The key innovation of 3D ResNet is using residual blocks, which comprise multiple convolutional layers with skip connections that enable information to bypass some of the layers. This helps mitigate the vanishing gradient problem that can arise in deep neural networks [67]. One of the most popular 3D ResNet architectures is 3D ResNet-50, which has 50 layers and has been widely used in various applications such as action recognition, medical image segmentation, and 3D reconstruction [68].
Thus, 3D ResNet is a powerful neural network architecture for processing 3D spatial-temporal data. By incorporating skip connections and residual blocks, 3D ResNet can effectively handle the challenges of training deep neural networks and has achieved state-of-the-art performance on various 3D data tasks. It was created to process the time dimension along with the image’s width and height [69]. The pre-training phase is performed on large datasets so that fine-tuning is performed on smaller sets. However, the main difficulty of this network is the number of parameters needed to be trained, often being an order of magnitude greater than in bi-dimensional.
===
* _Tasks and exercises_
(A) Can you output the part of the 3D ResNet excerpt that opens with the words containing "The key innovation" and closes with "3D reconstruction [68]."?
(B) How would you sum up the 3D ResNet excerpt in two sentences?

Data records:
===
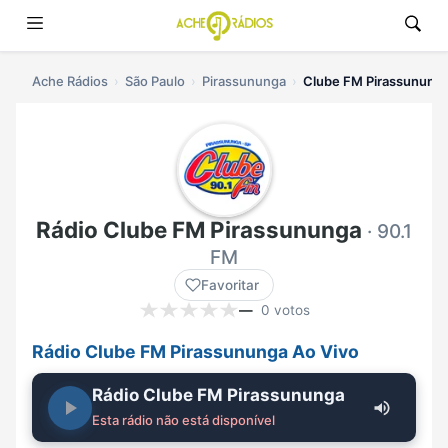
Ache Rádios
São Paulo
Pirassununga
Clube FM Pirassununga
Rádio Clube FM Pirassununga
· 90.1
FM
Favoritar
—
0 votos
Rádio Clube FM Pirassununga Ao Vivo
Rádio Clube FM Pirassununga
Esta rádio não está disponível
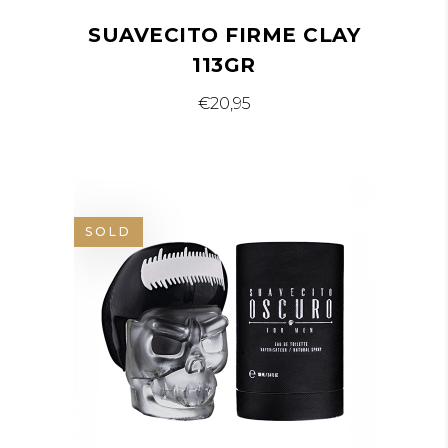
SUAVECITO FIRME CLAY
113GR
€
20,95
SOLD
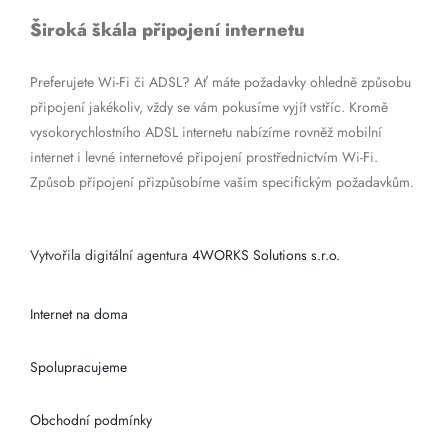
Široká škála připojení internetu
Preferujete Wi-Fi či ADSL? Ať máte požadavky ohledně způsobu
připojení jakékoliv, vždy se vám pokusíme vyjít vstříc. Kromě
vysokorychlostního ADSL internetu nabízíme rovněž mobilní
internet i levné internetové připojení prostřednictvím Wi-Fi.
Způsob připojení přizpůsobíme vašim specifickým požadavkům.
Vytvořila digitální agentura
4WORKS Solutions s.r.o.
Internet na doma
Spolupracujeme
Obchodní podmínky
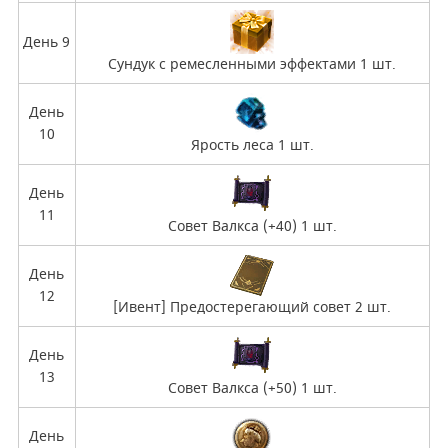
День 9
Сундук с ремесленными эффектами 1 шт.
День
10
Ярость леса 1 шт.
День
11
Совет Валкса (+40) 1 шт.
День
12
[Ивент] Предостерегающий совет 2 шт.
День
13
Совет Валкса (+50) 1 шт.
День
===
* _Results of the exercise_
(A)
The key innovation of 3D ResNet is using residual blocks, which comprise multiple convolutional layers with skip connections that enable information to bypass some of the layers. This helps mitigate the vanishing gradient problem that can arise in deep neural networks [67]. One of the most popular 3D ResNet architectures is 3D ResNet-50, which has 50 layers and has been widely used in various applications such as action recognition, medical image segmentation, and 3D reconstruction [68].

(B) 3D ResNet uses residual blocks of convolutional layers with skip connections, which help mitigate the vanishing gradient problem, and it was created to process the time dimension along with an image's width and height. Its popular 50-layer version has been used in action recognition, medical image segmentation, and 3D reconstruction, but the network's main difficulty is the number of parameters to train, often an order of magnitude greater than in bi-dimensional ones.